Elle contient des interviews, des dossiers, des éclairages et des filmographies ou discographies. Le mélange de sérieux et de "déconne" lui donne un air second degré qui fait passer la minceur des sujets abordés.
Vous reconnaîtrez facilement "Schnock": c'est un format livre et la couverture est illustrée par un vilain dessin de la personne ou des personnes du show-business du passé qui occupe-nt un tiers du numéro. (Belmondo, Sardou, Deneuve, Darc, Bardot, Gainsbourg, Marielle, Coluche...)
Les interviews sont vraiment originales parce qu'abordant des aspects différents des autres et que les réponses tiennent sur des pages. On y parle voitures, musiques, fringues, objets et, naturellement, cinéma, rock, variétés et télévision le tout dans la bonne humeur et une curiosité amusée.

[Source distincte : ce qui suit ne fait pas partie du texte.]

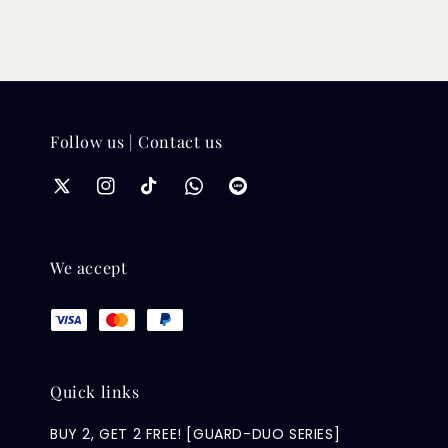
Follow us | Contact us
We accept
Quick links
BUY 2, GET 2 FREE! [GUARD-DUO SERIES]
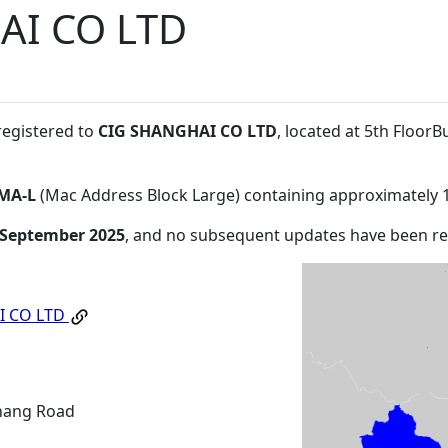
AI CO LTD
registered to
CIG SHANGHAI CO LTD
, located at 5th Floor
MA-L
(Mac Address Block Large) containing approximately 
 September 2025
, and no subsequent updates have been r
I CO LTD
hang Road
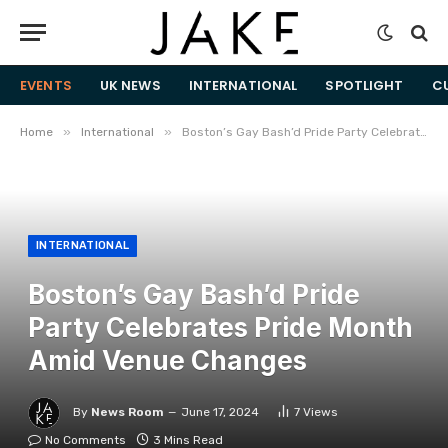
EVENTS
UK NEWS
INTERNATIONAL
SPOTLIGHT
C
»
»
Home
International
Boston’s Gay Bash’d Pride Party Celebrates Pride Month Amid Venue Changes
INTERNATIONAL
Boston’s Gay Bash’d Pride
Party Celebrates Pride Month
Amid Venue Changes
By
News Room
June 17, 2024
7
Views
No Comments
3 Mins Read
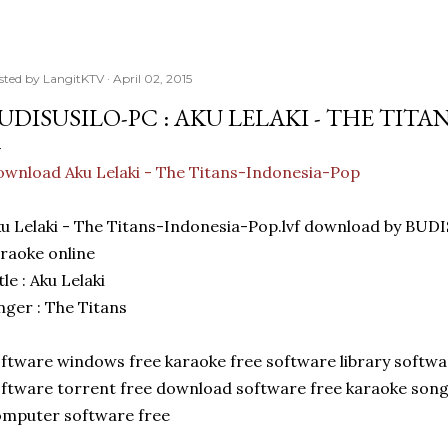
sted by
LangitKTV
April 02, 2015
UDISUSILO-PC : AKU LELAKI - THE TIT
wnload Aku Lelaki - The Titans-Indonesia-Pop
u Lelaki - The Titans-Indonesia-Pop.lvf download by BU
raoke online
tle : Aku Lelaki
nger : The Titans
ftware windows free karaoke free software library softw
ftware torrent free download software free karaoke son
mputer software free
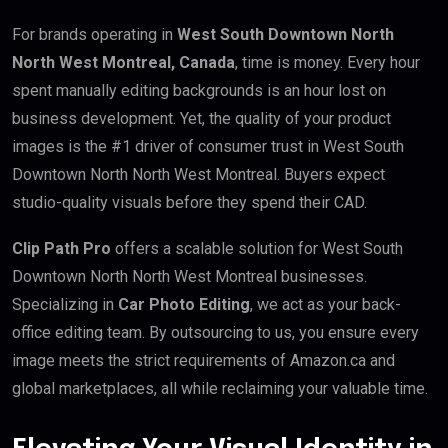
For brands operating in
West South Downtown North
North West Montreal, Canada
, time is money. Every hour
spent manually editing backgrounds is an hour lost on
business development. Yet, the quality of your product
images is the #1 driver of consumer trust in West South
Downtown North North West Montreal. Buyers expect
studio-quality visuals before they spend their CAD.
Clip Path Pro
offers a scalable solution for West South
Downtown North North West Montreal businesses.
Specializing in
Car Photo Editing
, we act as your back-
office editing team. By outsourcing to us, you ensure every
image meets the strict requirements of Amazon.ca and
global marketplaces, all while reclaiming your valuable time.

J'ai beaucoup apprécié, et cette citation dit le ton de "Schnock", le commentaire de Sergio Léone à propos de feu Toscan du Plantier, personnage omniprésent et grotesque des années 80: "le personnage le plus comique qu'il m'ait été donné de voir. Il est difficile de connaître quelqu'un qui comprenne plus mal le cinéma que lui". J'adore!

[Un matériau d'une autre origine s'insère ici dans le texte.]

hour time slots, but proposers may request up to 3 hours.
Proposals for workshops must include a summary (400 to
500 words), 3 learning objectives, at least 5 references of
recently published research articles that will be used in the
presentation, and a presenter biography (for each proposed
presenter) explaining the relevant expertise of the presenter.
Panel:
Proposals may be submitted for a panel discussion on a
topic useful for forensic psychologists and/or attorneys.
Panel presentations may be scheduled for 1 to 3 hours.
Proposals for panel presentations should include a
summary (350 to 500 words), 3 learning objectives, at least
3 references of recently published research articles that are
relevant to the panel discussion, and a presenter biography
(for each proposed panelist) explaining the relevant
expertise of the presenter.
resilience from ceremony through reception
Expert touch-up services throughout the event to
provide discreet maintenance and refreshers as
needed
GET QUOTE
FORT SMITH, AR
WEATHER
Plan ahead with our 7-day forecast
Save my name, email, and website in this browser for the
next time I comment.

Le-dit Toscan étant une des têtes à claques absolue qui, malheureusement, s'est multipliée jusqu'à être un moule d'où sortent ses clones actuels...
Le pire est que dans les 40-50 "invités" permanents des médias pratiquement aucun n'a la classe d'un Philippe Noiret ou l'élégance d'un Claude Rich. On reçoit Christine Bravo ou Clovis Cornillac!!!
"Schnock", avec drôlerie, nous démontre que le mouvement ne date pas d'aujourd'hui!